Task goal — Starting with the line that contains "수업일: 2022/09/01 (THU)" and continuing through the end of the records, write out those lines again with "하이테크" switched to "첨단 기술" and nothing else changed.

Extracted data —
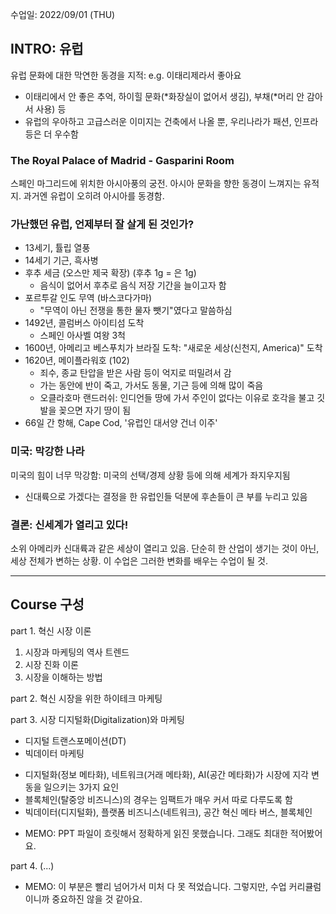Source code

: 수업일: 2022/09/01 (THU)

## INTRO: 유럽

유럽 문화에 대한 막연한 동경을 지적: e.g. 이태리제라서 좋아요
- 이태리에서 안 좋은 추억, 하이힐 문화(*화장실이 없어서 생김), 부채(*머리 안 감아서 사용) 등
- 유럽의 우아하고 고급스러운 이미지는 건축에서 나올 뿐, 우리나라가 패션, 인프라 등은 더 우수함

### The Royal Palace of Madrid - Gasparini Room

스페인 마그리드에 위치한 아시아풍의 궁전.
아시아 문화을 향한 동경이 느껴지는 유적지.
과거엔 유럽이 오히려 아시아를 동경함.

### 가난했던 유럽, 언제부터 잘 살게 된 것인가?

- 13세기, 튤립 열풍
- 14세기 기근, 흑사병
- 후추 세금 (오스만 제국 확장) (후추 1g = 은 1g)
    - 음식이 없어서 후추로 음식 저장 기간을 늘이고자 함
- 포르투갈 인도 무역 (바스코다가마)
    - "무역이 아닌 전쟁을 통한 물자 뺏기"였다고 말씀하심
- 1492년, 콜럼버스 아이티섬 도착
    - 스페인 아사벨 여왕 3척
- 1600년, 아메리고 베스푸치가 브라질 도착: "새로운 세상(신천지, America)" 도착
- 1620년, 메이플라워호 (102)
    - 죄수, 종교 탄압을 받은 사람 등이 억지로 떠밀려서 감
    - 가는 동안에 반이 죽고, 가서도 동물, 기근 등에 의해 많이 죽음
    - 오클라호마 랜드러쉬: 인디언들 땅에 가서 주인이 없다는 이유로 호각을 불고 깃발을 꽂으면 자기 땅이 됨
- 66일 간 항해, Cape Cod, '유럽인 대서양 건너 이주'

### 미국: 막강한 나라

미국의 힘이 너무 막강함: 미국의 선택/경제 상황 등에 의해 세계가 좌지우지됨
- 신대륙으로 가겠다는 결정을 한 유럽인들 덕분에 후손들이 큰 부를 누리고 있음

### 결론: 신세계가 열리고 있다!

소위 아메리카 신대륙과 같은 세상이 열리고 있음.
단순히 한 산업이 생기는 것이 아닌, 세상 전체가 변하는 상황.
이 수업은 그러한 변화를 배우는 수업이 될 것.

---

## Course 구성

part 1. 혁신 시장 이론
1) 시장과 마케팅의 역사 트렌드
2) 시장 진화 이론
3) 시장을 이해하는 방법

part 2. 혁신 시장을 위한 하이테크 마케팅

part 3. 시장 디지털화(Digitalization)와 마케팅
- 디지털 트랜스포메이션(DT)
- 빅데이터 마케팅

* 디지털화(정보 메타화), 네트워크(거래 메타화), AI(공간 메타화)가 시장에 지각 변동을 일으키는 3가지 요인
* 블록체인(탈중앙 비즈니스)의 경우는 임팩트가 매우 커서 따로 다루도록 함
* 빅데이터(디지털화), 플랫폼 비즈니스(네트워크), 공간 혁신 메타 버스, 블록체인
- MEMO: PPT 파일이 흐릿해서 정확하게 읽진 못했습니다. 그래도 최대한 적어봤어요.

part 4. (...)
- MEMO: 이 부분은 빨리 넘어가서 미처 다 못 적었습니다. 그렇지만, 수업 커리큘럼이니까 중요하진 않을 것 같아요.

Response area —
: 수업일: 2022/09/01 (THU)

## INTRO: 유럽

유럽 문화에 대한 막연한 동경을 지적: e.g. 이태리제라서 좋아요
- 이태리에서 안 좋은 추억, 하이힐 문화(*화장실이 없어서 생김), 부채(*머리 안 감아서 사용) 등
- 유럽의 우아하고 고급스러운 이미지는 건축에서 나올 뿐, 우리나라가 패션, 인프라 등은 더 우수함

### The Royal Palace of Madrid - Gasparini Room

스페인 마그리드에 위치한 아시아풍의 궁전.
아시아 문화을 향한 동경이 느껴지는 유적지.
과거엔 유럽이 오히려 아시아를 동경함.

### 가난했던 유럽, 언제부터 잘 살게 된 것인가?

- 13세기, 튤립 열풍
- 14세기 기근, 흑사병
- 후추 세금 (오스만 제국 확장) (후추 1g = 은 1g)
    - 음식이 없어서 후추로 음식 저장 기간을 늘이고자 함
- 포르투갈 인도 무역 (바스코다가마)
    - "무역이 아닌 전쟁을 통한 물자 뺏기"였다고 말씀하심
- 1492년, 콜럼버스 아이티섬 도착
    - 스페인 아사벨 여왕 3척
- 1600년, 아메리고 베스푸치가 브라질 도착: "새로운 세상(신천지, America)" 도착
- 1620년, 메이플라워호 (102)
    - 죄수, 종교 탄압을 받은 사람 등이 억지로 떠밀려서 감
    - 가는 동안에 반이 죽고, 가서도 동물, 기근 등에 의해 많이 죽음
    - 오클라호마 랜드러쉬: 인디언들 땅에 가서 주인이 없다는 이유로 호각을 불고 깃발을 꽂으면 자기 땅이 됨
- 66일 간 항해, Cape Cod, '유럽인 대서양 건너 이주'

### 미국: 막강한 나라

미국의 힘이 너무 막강함: 미국의 선택/경제 상황 등에 의해 세계가 좌지우지됨
- 신대륙으로 가겠다는 결정을 한 유럽인들 덕분에 후손들이 큰 부를 누리고 있음

### 결론: 신세계가 열리고 있다!

소위 아메리카 신대륙과 같은 세상이 열리고 있음.
단순히 한 산업이 생기는 것이 아닌, 세상 전체가 변하는 상황.
이 수업은 그러한 변화를 배우는 수업이 될 것.

---

## Course 구성

part 1. 혁신 시장 이론
1) 시장과 마케팅의 역사 트렌드
2) 시장 진화 이론
3) 시장을 이해하는 방법

part 2. 혁신 시장을 위한 첨단 기술 마케팅

part 3. 시장 디지털화(Digitalization)와 마케팅
- 디지털 트랜스포메이션(DT)
- 빅데이터 마케팅

* 디지털화(정보 메타화), 네트워크(거래 메타화), AI(공간 메타화)가 시장에 지각 변동을 일으키는 3가지 요인
* 블록체인(탈중앙 비즈니스)의 경우는 임팩트가 매우 커서 따로 다루도록 함
* 빅데이터(디지털화), 플랫폼 비즈니스(네트워크), 공간 혁신 메타 버스, 블록체인
- MEMO: PPT 파일이 흐릿해서 정확하게 읽진 못했습니다. 그래도 최대한 적어봤어요.

part 4. (...)
- MEMO: 이 부분은 빨리 넘어가서 미처 다 못 적었습니다. 그렇지만, 수업 커리큘럼이니까 중요하진 않을 것 같아요.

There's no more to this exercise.